A few years ago, the “H-word” meant very little to the average American pupil (other than it being a name they were forced to learn for history exams).
That’s certainly not the case today, with Lin-Manuel Miranda’s magnum opus putting that name up in lights — making it synonymous with Broadway, rap music and the “hottest ticket” in each town it visits.
Being a musical about our Founding Fathers, Hamilton bubbles with unique educational opportunities for students. But organizers behind the decade-defining musical playing at TPAC through Jan. 19 decided it wasn’t good enough to simply go to classrooms and babble on about the Revolutionary War.
Instead, kids get to create and perform their own history-themed performance projects through the Hamilton Education Program (or “EduHam” for short).
The program started with Hamilton: An American Musical on Broadway giving kids from Title I high schools the opportunity to not only see the groundbreaking show, but connect with its story on a deeper level as well.
John Overton High School student Mitchell Leander is one of over 2,100 kids from six states (including Tennessee, Kentucky, Louisiana, Mississippi, Ohio and Texas) participating in Nashville’s EduHam.
“This is a once in a lifetime opportunity,” Leander says “Bringing the stage closer to us to experience such a huge show even though we’re in high school is unbelievable.”
With Nashville marking its 25th participating city, Eduham at TPAC is set to take the program to over 155,000 students served nationwide.
EduHam is one of a number of educational history programs offered through the Gilder Lehrman Institute of American History, whose president James G. Basker started with Hamilton creator and producer Lin-Manuel Miranda and Jeffrey Seller, respectively, as well as the Rockefeller Foundation.
“Our goal is to ensure students have a shot to see Hamilton and use its words, music and staging to further their understanding and enjoyment of American history, music, and drama,” says Hamilton producer Jeffrey Seller.
Participating students from 38 high schools spent several weeks studying American history — specifically the era of Alexander Hamilton and the Founding Fathers — and integrating what they’ve learned into a musical/artistic format.
On Jan. 16, thousands of students not only get a chance to see the musical, but they also get to ask the cast questions during a personalized talkback. In addition, selected students get to perform their own artistic projects on the big stage for a special showcase. They get to sing, dance, rap and strum their hearts out as they make history come alive in front of a crowd of their peers on the Hamilton stage.
“You have to create a piece of art, write a little bit about it, explain why it’s important to you, and your personal inspiration behind it,” says John Overton High School student Zoe Newcomb.
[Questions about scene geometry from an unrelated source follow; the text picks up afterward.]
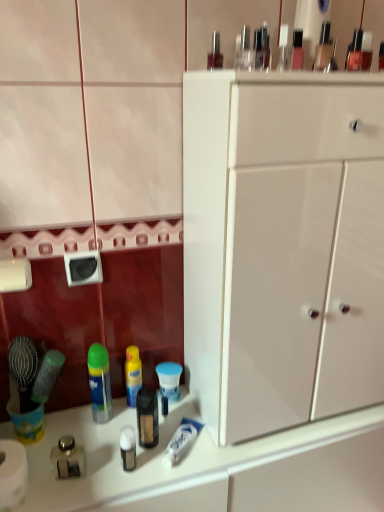
The width and height of the screenshot is (384, 512). Describe the element at coordinates (169, 380) in the screenshot. I see `blue matte toothpaste tube at lower center, acting as the 1th toiletry starting from the top` at that location.

Where is `blue matte toothpaste tube at lower center, acting as the first toiletry starting from the right`? blue matte toothpaste tube at lower center, acting as the first toiletry starting from the right is located at coordinates (169, 380).

Where is `white glossy counter top at lower left`? The image size is (384, 512). white glossy counter top at lower left is located at coordinates (215, 466).

This screenshot has height=512, width=384. What do you see at coordinates (281, 251) in the screenshot? I see `white glossy cabinet at center` at bounding box center [281, 251].

The image size is (384, 512). Identify the location of white glossy cabinet at center. (281, 251).

Describe the element at coordinates (99, 382) in the screenshot. I see `green plastic mouthwash at center` at that location.

The image size is (384, 512). In order to click on clear glass jar at lower left, marked as the 2th toiletry in a right-to-left arrangement in this screenshot , I will do `click(68, 458)`.

This screenshot has height=512, width=384. I want to click on blue matte toothpaste tube at lower center, the 2th toiletry positioned from the left, so click(169, 380).

Find the location of a particular element. The image size is (384, 512). counter top on the right of white matte toilet paper at lower left is located at coordinates (215, 466).

Is white glossy counter top at lower left wider or thinner than white matte toilet paper at lower left?

white glossy counter top at lower left is wider than white matte toilet paper at lower left.

Is white glossy counter top at lower left oriented away from white matte toilet paper at lower left?

white glossy counter top at lower left is not turned away from white matte toilet paper at lower left.

Based on their sizes in the image, would you say white glossy counter top at lower left is bigger or smaller than white matte toilet paper at lower left?

Clearly, white glossy counter top at lower left is larger in size than white matte toilet paper at lower left.

Measure the distance from green plastic mouthwash at center to white matte toilet paper at lower left.

green plastic mouthwash at center and white matte toilet paper at lower left are 10.18 inches apart from each other.

Is white matte toilet paper at lower left surrounded by green plastic mouthwash at center?

No.

At what (x,y) coordinates should I click in order to perform the action: click on mouthwash that is above the white matte toilet paper at lower left (from the image's perspective). Please return your answer as a coordinate pair (x, y). Looking at the image, I should click on (99, 382).

Who is bigger, green plastic mouthwash at center or white matte toilet paper at lower left?

white matte toilet paper at lower left.

Considering the sizes of objects white glossy cabinet at center and blue matte toothpaste tube at lower center, acting as the second toiletry starting from the bottom, in the image provided, who is bigger, white glossy cabinet at center or blue matte toothpaste tube at lower center, acting as the second toiletry starting from the bottom,?

Bigger between the two is white glossy cabinet at center.

Which object is closer to the camera, white glossy cabinet at center or blue matte toothpaste tube at lower center, acting as the first toiletry starting from the right?

white glossy cabinet at center.

From the picture: Which of these two, white glossy cabinet at center or blue matte toothpaste tube at lower center, which ranks as the 1th toiletry in back-to-front order, stands shorter?

blue matte toothpaste tube at lower center, which ranks as the 1th toiletry in back-to-front order.

Does white glossy cabinet at center appear on the left side of blue matte toothpaste tube at lower center, which ranks as the 1th toiletry in back-to-front order?

In fact, white glossy cabinet at center is to the right of blue matte toothpaste tube at lower center, which ranks as the 1th toiletry in back-to-front order.

Is green plastic mouthwash at center taller or shorter than clear glass jar at lower left, which is the 1th toiletry in left-to-right order?

In the image, green plastic mouthwash at center appears to be taller than clear glass jar at lower left, which is the 1th toiletry in left-to-right order.

Considering the sizes of green plastic mouthwash at center and clear glass jar at lower left, the first toiletry positioned from the front, in the image, is green plastic mouthwash at center wider or thinner than clear glass jar at lower left, the first toiletry positioned from the front,?

Considering their sizes, green plastic mouthwash at center looks broader than clear glass jar at lower left, the first toiletry positioned from the front.

Based on their sizes in the image, would you say green plastic mouthwash at center is bigger or smaller than clear glass jar at lower left, the 2th toiletry from the back?

green plastic mouthwash at center is bigger than clear glass jar at lower left, the 2th toiletry from the back.

Considering the positions of point (93, 388) and point (67, 460), is point (93, 388) closer or farther from the camera than point (67, 460)?

Point (93, 388) is positioned farther from the camera compared to point (67, 460).

Is blue matte toothpaste tube at lower center, which is the second toiletry in front-to-back order, spatially inside green plastic mouthwash at center, or outside of it?

blue matte toothpaste tube at lower center, which is the second toiletry in front-to-back order, cannot be found inside green plastic mouthwash at center.

Is blue matte toothpaste tube at lower center, which is the second toiletry in front-to-back order, looking in the opposite direction of green plastic mouthwash at center?

No, blue matte toothpaste tube at lower center, which is the second toiletry in front-to-back order,'s orientation is not away from green plastic mouthwash at center.

From the image's perspective, does blue matte toothpaste tube at lower center, which is the second toiletry in front-to-back order, appear lower than green plastic mouthwash at center?

Indeed, from the image's perspective, blue matte toothpaste tube at lower center, which is the second toiletry in front-to-back order, is shown beneath green plastic mouthwash at center.

Is blue matte toothpaste tube at lower center, which is the second toiletry in front-to-back order, in contact with green plastic mouthwash at center?

There is a gap between blue matte toothpaste tube at lower center, which is the second toiletry in front-to-back order, and green plastic mouthwash at center.

Is white glossy counter top at lower left facing away from green plastic mouthwash at center?

white glossy counter top at lower left does not have its back to green plastic mouthwash at center.

Considering the relative sizes of white glossy counter top at lower left and green plastic mouthwash at center in the image provided, is white glossy counter top at lower left shorter than green plastic mouthwash at center?

In fact, white glossy counter top at lower left may be taller than green plastic mouthwash at center.

In the image, is white glossy counter top at lower left positioned in front of or behind green plastic mouthwash at center?

white glossy counter top at lower left is in front of green plastic mouthwash at center.

From the image's perspective, is white glossy counter top at lower left below green plastic mouthwash at center?

Yes.

Which is nearer, (19, 442) or (380, 485)?

The point (19, 442) is closer.

Is white matte toilet paper at lower left smaller than white glossy counter top at lower left?

Indeed, white matte toilet paper at lower left has a smaller size compared to white glossy counter top at lower left.

Can you confirm if white matte toilet paper at lower left is thinner than white glossy counter top at lower left?

Yes, white matte toilet paper at lower left is thinner than white glossy counter top at lower left.

Find the location of a particular element. counter top to the right of white matte toilet paper at lower left is located at coordinates (215, 466).

I want to click on toilet paper below the green plastic mouthwash at center (from the image's perspective), so click(12, 473).

From the image, which object appears to be nearer to green plastic mouthwash at center, white matte toilet paper at lower left or clear glass jar at lower left, the 2th toiletry viewed from the top?

clear glass jar at lower left, the 2th toiletry viewed from the top, lies closer to green plastic mouthwash at center than the other object.

Looking at the image, which one is located closer to clear glass jar at lower left, the 2th toiletry viewed from the top, white matte toilet paper at lower left or blue matte toothpaste tube at lower center, which is the second toiletry in front-to-back order?

The object closer to clear glass jar at lower left, the 2th toiletry viewed from the top, is white matte toilet paper at lower left.

Based on their spatial positions, is white glossy counter top at lower left or blue matte toothpaste tube at lower center, which is the second toiletry in front-to-back order, closer to clear glass jar at lower left, which is the 1th toiletry in left-to-right order?

Based on the image, blue matte toothpaste tube at lower center, which is the second toiletry in front-to-back order, appears to be nearer to clear glass jar at lower left, which is the 1th toiletry in left-to-right order.

When comparing their distances from white matte toilet paper at lower left, does blue matte toothpaste tube at lower center, acting as the 1th toiletry starting from the top, or white glossy counter top at lower left seem closer?

white glossy counter top at lower left.

Looking at the image, which one is located closer to green plastic mouthwash at center, white glossy cabinet at center or blue matte toothpaste tube at lower center, which is the second toiletry in front-to-back order?

blue matte toothpaste tube at lower center, which is the second toiletry in front-to-back order, is positioned closer to the anchor green plastic mouthwash at center.

Based on their spatial positions, is blue matte toothpaste tube at lower center, acting as the 1th toiletry starting from the top, or white glossy counter top at lower left further from green plastic mouthwash at center?

white glossy counter top at lower left is positioned further to the anchor green plastic mouthwash at center.

In the scene shown: Considering their positions, is white matte toilet paper at lower left positioned further to green plastic mouthwash at center than white glossy counter top at lower left?

Among the two, white glossy counter top at lower left is located further to green plastic mouthwash at center.

Considering their positions, is green plastic mouthwash at center positioned closer to white matte toilet paper at lower left than blue matte toothpaste tube at lower center, acting as the 1th toiletry starting from the top?

green plastic mouthwash at center.

The image size is (384, 512). In order to click on mouthwash between clear glass jar at lower left, marked as the 2th toiletry in a right-to-left arrangement, and blue matte toothpaste tube at lower center, acting as the second toiletry starting from the bottom, in the front-back direction in this screenshot , I will do `click(99, 382)`.

Image resolution: width=384 pixels, height=512 pixels. Find the location of `mouthwash between clear glass jar at lower left, the 2th toiletry viewed from the top, and white glossy cabinet at center from left to right`. mouthwash between clear glass jar at lower left, the 2th toiletry viewed from the top, and white glossy cabinet at center from left to right is located at coordinates (99, 382).

This screenshot has width=384, height=512. I want to click on toiletry positioned between white matte toilet paper at lower left and green plastic mouthwash at center from near to far, so click(68, 458).

Locate an element on the screen. This screenshot has width=384, height=512. toiletry between blue matte toothpaste tube at lower center, acting as the 1th toiletry starting from the top, and white glossy counter top at lower left, in the vertical direction is located at coordinates (68, 458).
JOHS theatre teacher (and director of the 31-member ‘Bobcat Players’) Gina Kelley reminds us why this education program is truly a miracle — it has made both theatre and history cool to high schoolers.
“The most amazing thing about the program is it takes kids from a space where they’re reading about history on a page and then all of a sudden they get to see it all right in front of them,” Kelley explains. “They get to see that human emotion, and then you add in the beats and the spoken word. It just sucks them right in.”
Overton student Mateen Hasan will be one of the selected young artists performing an original piece on the Jackson Hall stage for Nashville’s EduHam.
“They told me this morning that I’ll be performing a song I wrote on stage at EduHam,” Hasan says. “There’s definitely a little pressure, but I can’t wait to get on stage and see the cast perspective, experience what they experience and see what they see.”